Spirit is often thought of as the “breath of life” or one’s inner self. Our spiritual life is how we interact with people and environments. Perhaps, spirit can be considered our motivation for connecting to the world around us, to nature, to others, and to ourselves.
Our spirit is the lens through which we process and internalize the world around us. When we connect at a spiritual level through wonder, curiosity, and imagination, our personal narrative is woven into the narrative of others and the environments we interact with. When we seek to educate ourselves about these relationships, our spirit is activated, and we discover a deep sense of belonging.
While spirit is our individual identity, spirituality is the expression of our identity in relationship with things outside ourselves. Spirituality materializes as an outward representation or expression of the inward, relational connections that we have experienced. Spirituality is, in essence, a response to relationship.

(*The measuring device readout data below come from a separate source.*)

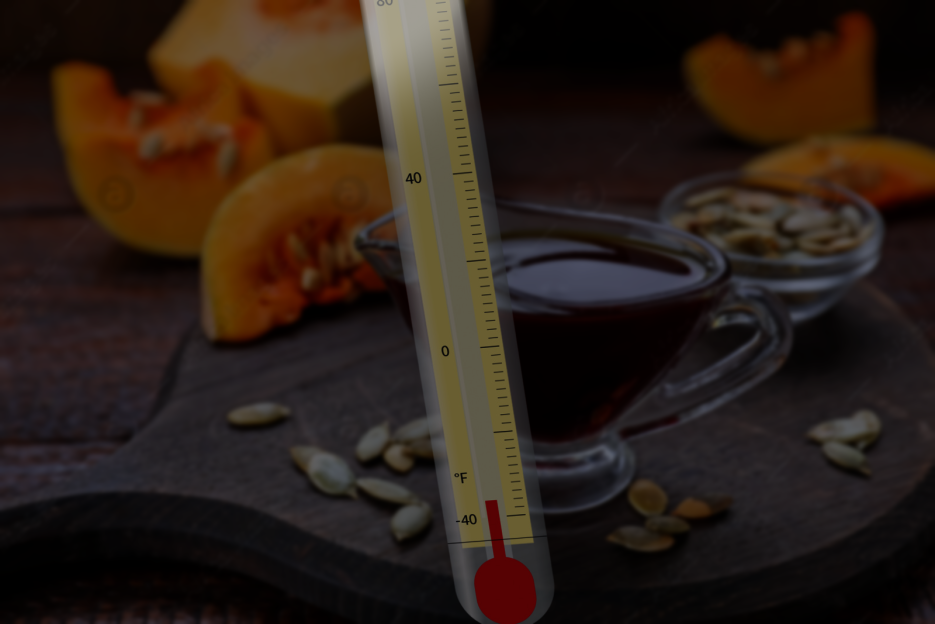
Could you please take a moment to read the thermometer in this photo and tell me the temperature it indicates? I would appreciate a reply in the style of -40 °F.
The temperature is -36 °F
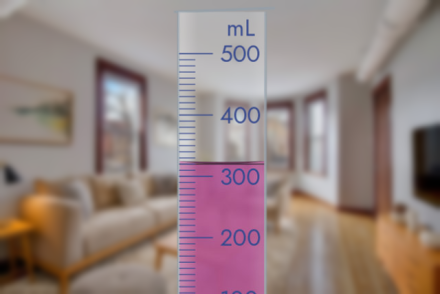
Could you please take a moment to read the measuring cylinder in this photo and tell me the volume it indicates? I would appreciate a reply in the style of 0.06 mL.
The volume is 320 mL
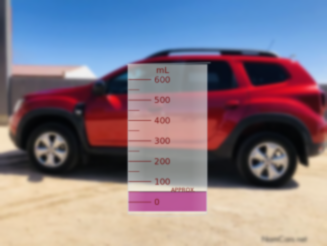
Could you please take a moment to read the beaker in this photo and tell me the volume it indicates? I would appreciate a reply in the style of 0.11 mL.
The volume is 50 mL
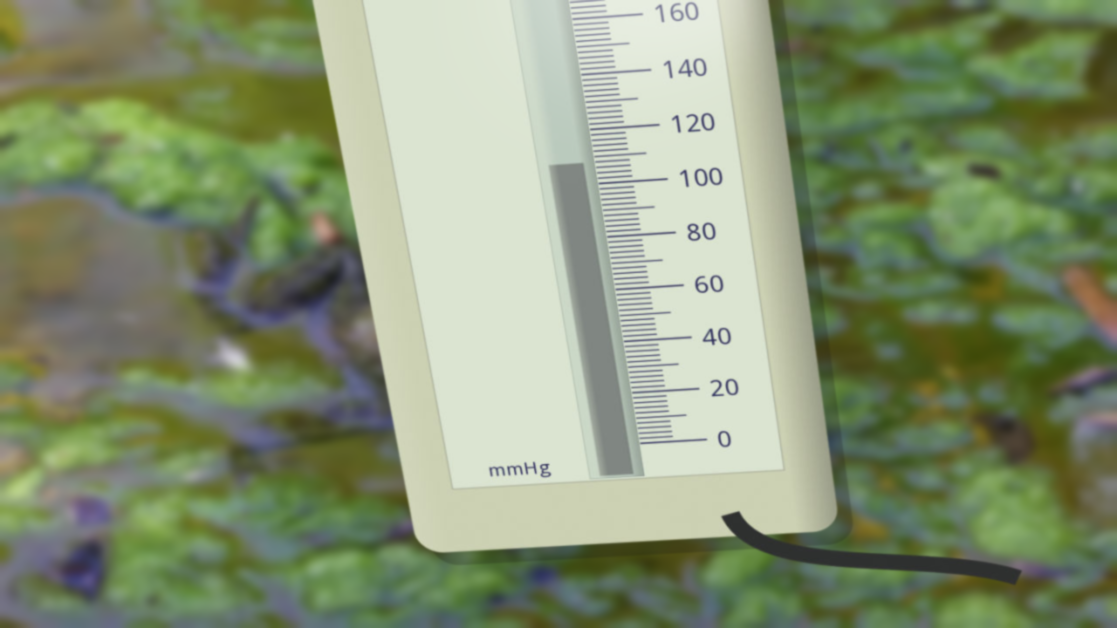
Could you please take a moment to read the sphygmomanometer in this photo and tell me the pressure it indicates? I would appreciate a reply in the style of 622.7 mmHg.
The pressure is 108 mmHg
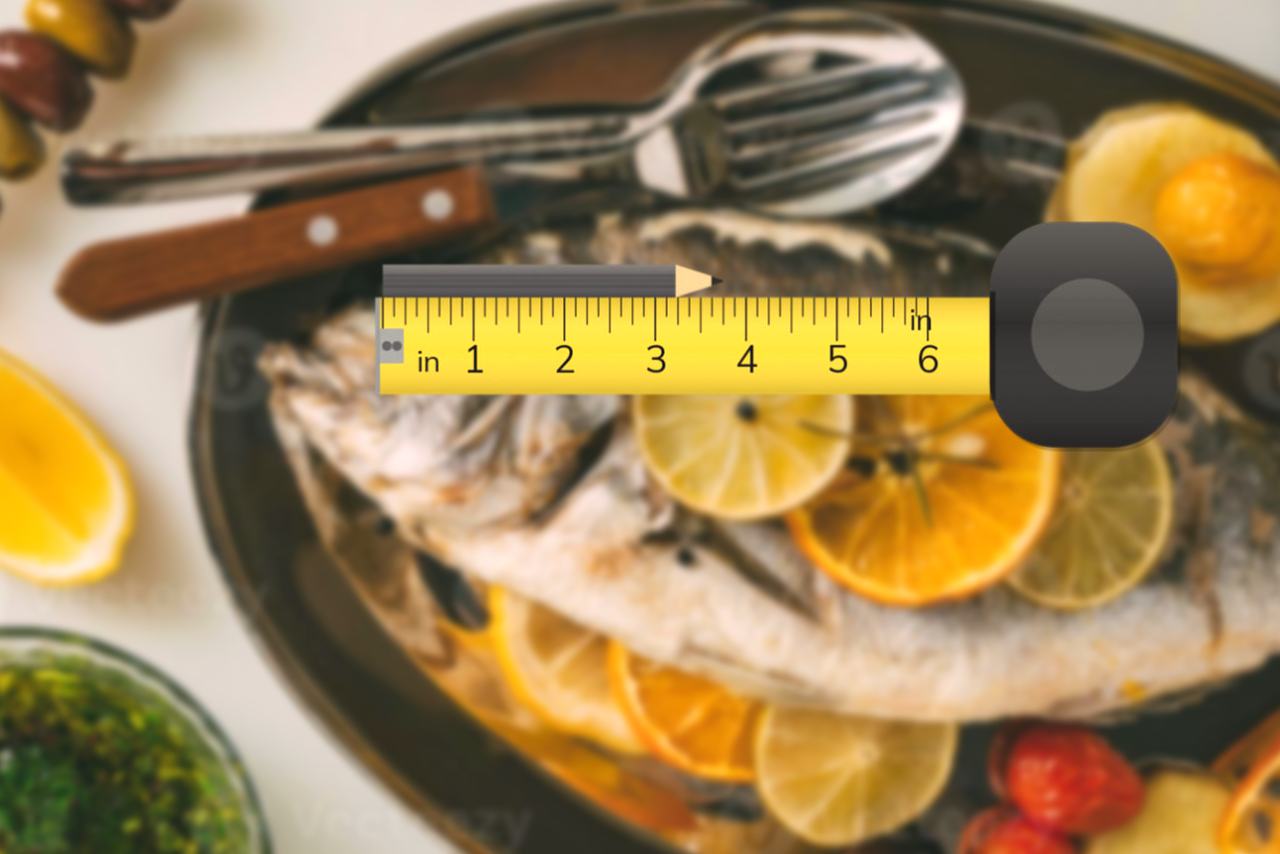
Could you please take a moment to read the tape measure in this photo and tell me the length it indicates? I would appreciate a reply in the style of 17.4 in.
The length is 3.75 in
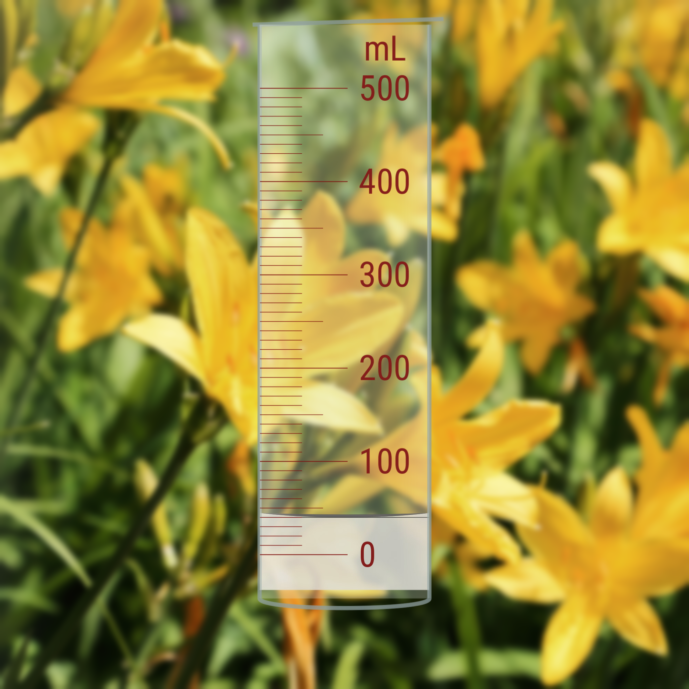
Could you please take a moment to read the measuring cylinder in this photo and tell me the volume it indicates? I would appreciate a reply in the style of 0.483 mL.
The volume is 40 mL
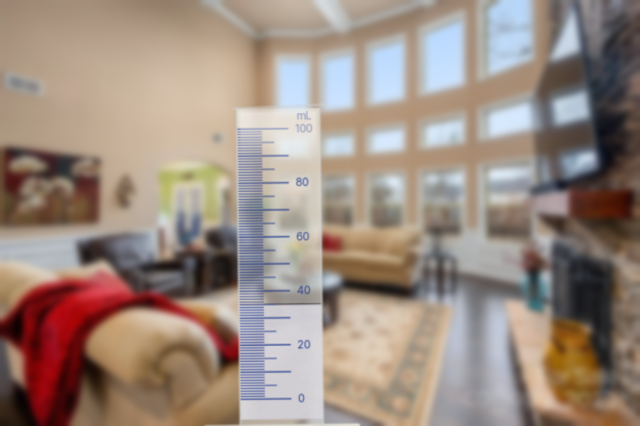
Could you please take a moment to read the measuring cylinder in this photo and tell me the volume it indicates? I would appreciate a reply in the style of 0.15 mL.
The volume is 35 mL
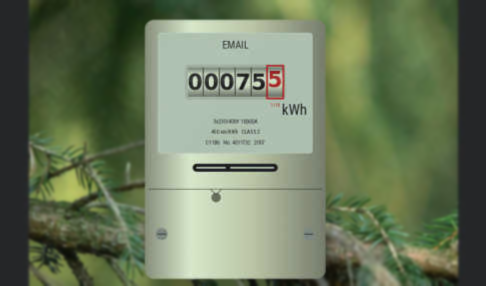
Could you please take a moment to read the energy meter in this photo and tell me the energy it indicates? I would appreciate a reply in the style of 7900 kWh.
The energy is 75.5 kWh
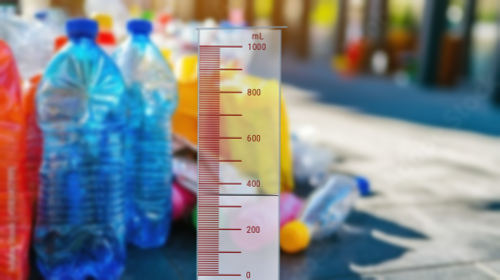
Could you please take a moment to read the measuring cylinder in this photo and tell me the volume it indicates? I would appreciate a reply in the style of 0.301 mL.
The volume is 350 mL
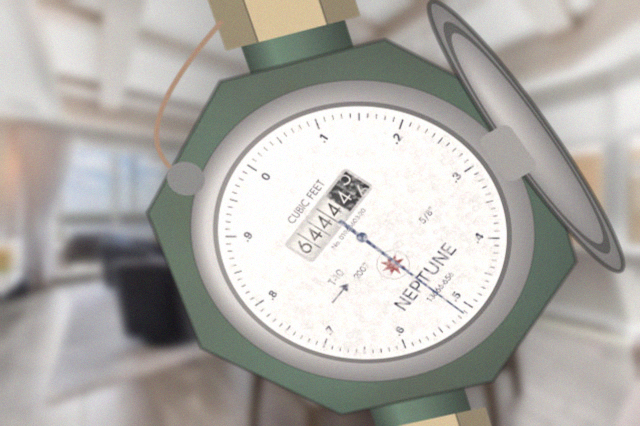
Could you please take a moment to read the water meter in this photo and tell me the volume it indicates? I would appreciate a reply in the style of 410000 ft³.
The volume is 644445.51 ft³
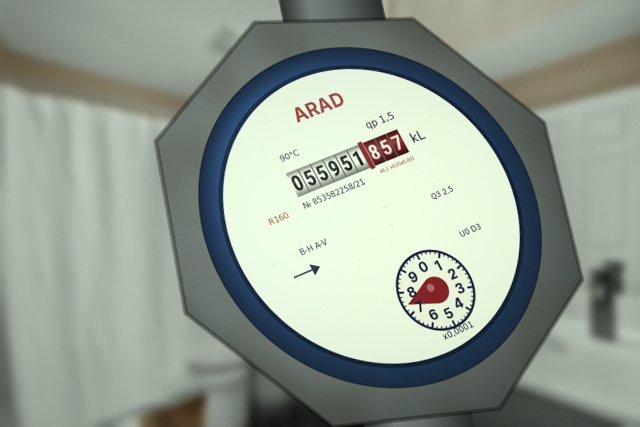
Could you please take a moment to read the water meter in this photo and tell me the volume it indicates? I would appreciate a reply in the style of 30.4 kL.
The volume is 55951.8577 kL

Teachers can express their spirituality through their relationships with students and educational environments. Perhaps spiritual preparation inspires teachers to learn new ways to respond actively and creatively to their students’ needs. Montessori calls this responsive expression a “spiritual ascent” leading to “a new kind of love” (The Absorbent Mind, p. 277 & 282). I wonder if this new love can be considered the spirit, the very breath, that guides teachers toward thoughtful and intentional responses within the relationships they experience with themselves, their students, and the world around them.